The The Wall Street Journal, in a follow-up story, reported that the exchange will be run as usual for trading on Monday.
According its own Web site, Directors Desk is used by 10,000 directors at Fortune 500 sized companies. That's a trove of information, so no shocker the system was targeted.
The Nasdaq OMX was no slouch when it comes to security, either:
"Operational Security
Our policies comply with the ISO27001 security standard, providing multiple levels of protection to guard our clients' confidential data against undesired access. The ISO27001 standard includes employee background screening; policies that restrict physical and logical access to classified information; management of information systems; firewalling; intrusion detection; risk assessment; and guaranteed destruction of expired data.
Application Security
Directors Desk provides multiple layers of security to protect our clients' most vital corporate records.
User authentication is tightly controlled through "strong passwords," fully encrypted transport, procedures surrounding account activation, and encryption of all service level passwords in the system.
Role-based security protocols control which content is available to each user upon logging in.
Network and host-based Intrusion Detection Systems (IDS) protect all hardware and applications in the Directors Desk server farm
"
Complying with security standards, having good authentication and authorization systems in place is great.

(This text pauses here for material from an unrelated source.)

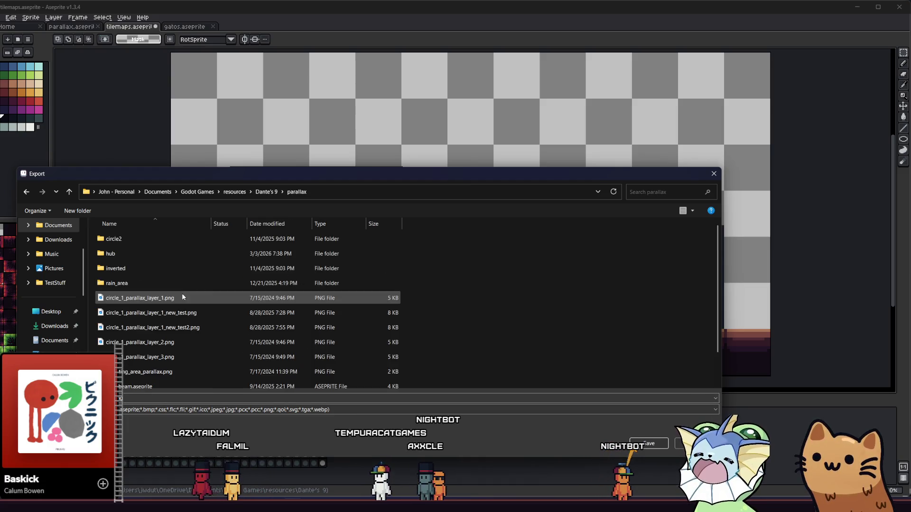
double_click(126, 255)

So are IDS systems. But no matter how many layers of security are in place, what matters is how well it's all orchestrated together. That's why lists of standards being adhered to, as well as security technologies in place don't really tell us much about how secure an organization is.
So far, not much information about this hack. Hopefully, Nasdaq is correct, and no customer information was stolen. But we still don't know who was behind the attack, and can only assume that it was board secrets that the attackers sought.